TEXTO FORNECIDO>

***

VIGÍLIA PASCAL – 2023
Caríssimos irmãos e irmãs!
Na celebração da Páscoa irrompe sempre com novo vigor o anúncio de Cristo Ressuscitado na Igreja e no mundo, que o queiram acolher como presença renovadora de todas as coisas. Este anúncio não ignora a paixão, a cruz e a morte, antes pelo contrário, reconhece essa dimensão da vida de Jesus, mas acredita que foi superada pelo poder de Deus. Se a morte de Jesus fosse silenciada ou esquecida, a Páscoa da Ressurreição conduzir-nos-ia a uma negação da nossa condição humana e mortal e não nos conduziria à renovação e libertação que esperamos.
O anúncio pascal é sempre anúncio de morte e de ressurreição, anúncio de derrota e de triunfo, é sempre anúncio que nos abre as portas da esperança. Se ficasse pela notícia da morte de Jesus e parasse na contemplação da cruz, poderia levar ao desespero; se ficasse pela notícia da ressurreição, poderia fazer-nos cair na ilusão e afastar-nos da nossa verdadeira condição e do nosso mundo real.
O anúncio pascal inclui sempre a referência à paixão, à morte e à ressurreição de Jesus Cristo, que foi acolhido por Pedro e pelos outros discípulos e que continua presente no meio do seu povo a alimentar a sua esperança e o seu futuro. O anúncio pascal transmite um acontecimento da ordem da fé, mas desafia sempre as pessoas as acolhê-lo, a aceitá-lo e a deixarem-se transformar por ele na sua vida real e pessoal, no modo como são Igreja e na sua participação na vida da sociedade, três dimensões que não se excluem, mas se completam.
O anúncio pascal dirige-se a cada um, que é convocado para ver e acreditar com uma fé pessoal, à maneira da que brotou nas mulheres que foram de manhã cedo ao sepulcro, no discípulo que chegou primeiro e em Pedro. Cada um à sua maneira conheceu a nova realidade e teve a oportunidade do encontro com Jesus, que estabeleceu nele uma nova relação com o Ressuscitado e ofereceu a possibilidade de uma nova experiência de fé e de vida. Todos puderam passar do conhecimento humano acerca da pessoa de Jesus para o conhecimento do Cristo Pascal, que inaugura a nova relação, a relação de fé.
Ainda hoje, o encontro com o Jesus pascal, que morreu e ressuscitou e está presente na vida da humanidade, continua a ser gerador de uma fé que se transforma em seguimento. Foi isso que nos disse de forma clara o Papa Bento XVI, na Encíclica “Deus é Amor”, “No início do ser cristão não há uma decisão ética ou uma grande ideia, mas o encontro com um acontecimento, com uma Pessoa, que dá à vida um novo horizonte e, com isso, a direção decisiva”.
Todos nós, os cristãos, havemos de continuar a realizar diariamente esse encontro, que nunca está plenamente realizado. Fazemo-lo na oração, na leitura orante da Palavra de Deus feita com o coração, na celebração dos sacramentos da fé, na participação ativa na vida da comunidade e na oferta da nossa vida com amor.

***

LINHAS DADAS>
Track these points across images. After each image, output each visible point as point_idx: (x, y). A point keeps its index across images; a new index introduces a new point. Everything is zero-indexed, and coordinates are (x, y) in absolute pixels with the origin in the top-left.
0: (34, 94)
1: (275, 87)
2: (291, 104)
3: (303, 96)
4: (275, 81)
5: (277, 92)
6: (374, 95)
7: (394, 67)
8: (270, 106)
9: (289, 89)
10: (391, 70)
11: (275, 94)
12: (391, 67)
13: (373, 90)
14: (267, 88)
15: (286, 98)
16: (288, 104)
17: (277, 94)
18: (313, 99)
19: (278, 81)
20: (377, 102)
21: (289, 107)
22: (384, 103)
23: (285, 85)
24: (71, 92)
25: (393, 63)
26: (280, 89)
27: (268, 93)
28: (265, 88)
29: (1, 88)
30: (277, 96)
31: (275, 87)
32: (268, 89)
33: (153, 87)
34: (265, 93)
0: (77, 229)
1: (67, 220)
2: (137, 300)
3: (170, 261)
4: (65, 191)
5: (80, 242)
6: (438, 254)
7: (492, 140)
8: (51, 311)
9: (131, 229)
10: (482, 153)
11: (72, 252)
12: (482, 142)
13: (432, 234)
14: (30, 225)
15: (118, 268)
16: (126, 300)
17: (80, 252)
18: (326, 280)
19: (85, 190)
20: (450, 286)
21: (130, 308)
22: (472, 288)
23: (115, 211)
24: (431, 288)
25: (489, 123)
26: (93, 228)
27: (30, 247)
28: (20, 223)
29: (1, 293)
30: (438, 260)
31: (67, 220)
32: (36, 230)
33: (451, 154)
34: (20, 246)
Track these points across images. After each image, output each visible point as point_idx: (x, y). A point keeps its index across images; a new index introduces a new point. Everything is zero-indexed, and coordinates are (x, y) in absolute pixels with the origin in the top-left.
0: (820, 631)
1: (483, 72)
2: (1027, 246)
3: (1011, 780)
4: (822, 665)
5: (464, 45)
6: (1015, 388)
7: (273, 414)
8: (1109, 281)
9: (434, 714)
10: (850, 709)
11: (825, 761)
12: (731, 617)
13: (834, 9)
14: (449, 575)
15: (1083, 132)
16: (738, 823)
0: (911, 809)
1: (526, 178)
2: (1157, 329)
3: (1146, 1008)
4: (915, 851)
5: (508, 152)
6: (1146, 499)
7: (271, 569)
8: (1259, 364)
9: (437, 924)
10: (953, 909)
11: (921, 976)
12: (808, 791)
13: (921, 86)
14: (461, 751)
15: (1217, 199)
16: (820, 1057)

***

COMPLETE O SEGUINTE>
a - No texto da Vigília Pascal, em que encíclica o Papa Bento XVI escreveu a frase citada?
b - Diga se cada afirmação está de acordo com o texto da Vigília Pascal: (i) o anúncio pascal ignora a paixão, a cruz e a morte; (ii) o encontro com Jesus nunca está plenamente realizado; (iii) as mulheres foram ao sepulcro ao fim do dia.
c - Prossiga o texto da Vigília Pascal a partir do ponto em que termina.
As linhas vêm de outra fonte.

RESULTADOS DO EXERCÍCIO>
a - Na encíclica "Deus é Amor".

b -
(i) Não: "Este anúncio não ignora a paixão, a cruz e a morte".
(ii) Sim: "esse encontro, que nunca está plenamente realizado".
(iii) Não: "as mulheres que foram de manhã cedo ao sepulcro".

c -
Mesmo sendo batizados e cristãos desde a infância ou membros da Igreja desde longa data, não podemos dar por adquirido esse encontro, até que a nossa vida esteja transformada, até que Cristo viva em nós e nós vivamos n’Ele, até que estejamos verdadeiramente cristificados. Acontece que podemos passar a nossa peregrinação sobre a terra a supor que somos cristãos e membros da Igreja sem que esse encontro se dê realmente, a ponto de estarmos disponíveis para dar a vida por Jesus e pelos irmãos como Ele a deu por nós.
Cada cristão é sempre um convertido a precisar de aprofundar a sua conversão, um peregrino a intensificar a sua caminhada com Cristo, um filho a concretizar a sua condição na relação com o Pai, um irmão a progredir no seu amor a Cristo e aos outros irmãos.
Tomemos, nesta Páscoa a firme resolução de deixar Cristo entrar em nós, permitamos que Ele dê um novo horizonte à nossa existência e trace a direção decisiva de tudo o que somos e fazemos.
O encontro com o Cristo Pascal leva-nos a um empenho novo na renovação do nosso modo de sermos Igreja. Não estamos tranquilos enquanto não construirmos uma Igreja mais perfeita e mais santa, mais capaz de anunciar a Boa Nova do Reino com mais verdade e mais autenticidade.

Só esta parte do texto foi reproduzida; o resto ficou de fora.